Corporal Dent helpfully lifted the piece of paper and held it high.
She was all fire, all ice, every inch of her bristling. He couldn’t agree.
“I don’t care if you have an invitation from the president,” Ben told her. “I’m not bringing you on this expedition. Take pictures of the fort if you must. Corporal Dent will schedule you on the next pack train north. Good-bye, Miss Pero.”
He turned on his heel, but he heard the scuffle of her boots as she followed him out the door.
“Wait! You need me!”
Once he had thought so. He had been certain she was the only one for him. Her response to his proposal had proved him wrong.
Now he turned to eye her as she came out of the quartermaster’s office. Her cloak belled around her like wings, betraying a figure as slender and elegant as he remembered. Something nudged at him, told him to apologize.
Not now. Not again. He widened his stance, gave her the glare that made the men under his command rush about their duties. “The answer is no, Miss Pero.”
She drew up beside him, hands fisted in her skirts. “Even though you’re already late in the season? You won’t get another photographer here for months.”

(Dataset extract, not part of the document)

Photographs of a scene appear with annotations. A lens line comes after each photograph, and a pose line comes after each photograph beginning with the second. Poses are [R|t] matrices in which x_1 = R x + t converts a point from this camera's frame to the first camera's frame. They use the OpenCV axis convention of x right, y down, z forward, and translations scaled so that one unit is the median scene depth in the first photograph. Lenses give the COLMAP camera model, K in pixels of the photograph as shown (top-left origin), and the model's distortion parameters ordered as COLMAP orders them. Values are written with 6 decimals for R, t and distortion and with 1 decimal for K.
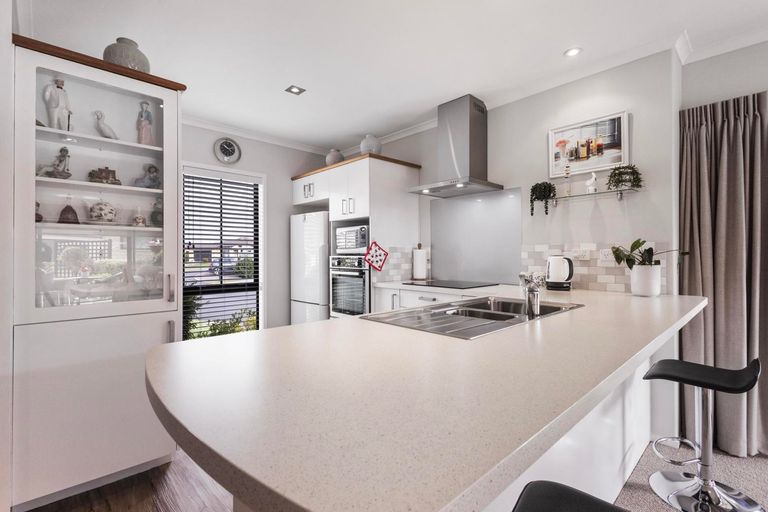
lens RADIAL K [[354.7, 0, 383.4], [0, 354.7, 255.0], [0, 0, 1]] dist [-0.002570, -0.000393]
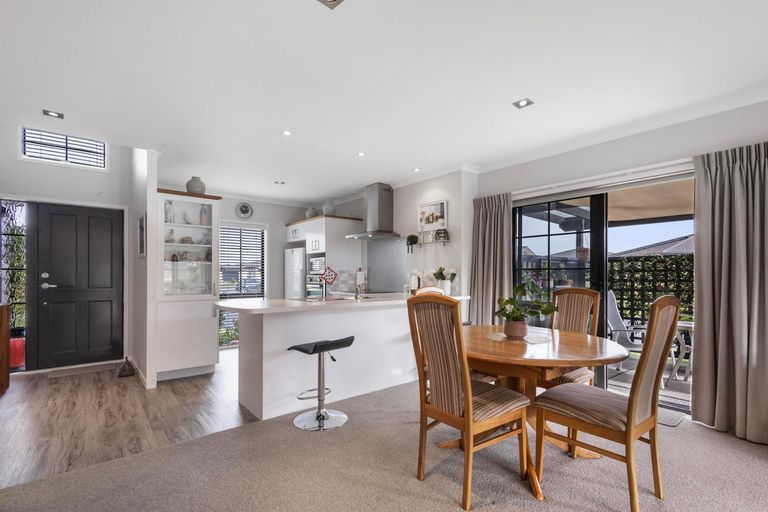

She was right. He’d heard that Timothy O’Sullivan was engaged with Wheeler, William Bell at Kanab. There were only so many photographers skilled enough to take their equipment into the wilderness and capture the grandeur of new territory. The Army had been making use of them since the War Between the States. Many had forged a reputation for themselves and no small income selling prints and stereographs from their work. He’d known starting out that a photographer would be key to this expedition.
“Don’t worry,” his commanding officer had said, clapping him on the back as Ben took his leave to head for Fort Wilverton. “I hear the Army hired Matthew Pero. He’s the best. He’s been alerted to the delay but should arrive shortly after you do.”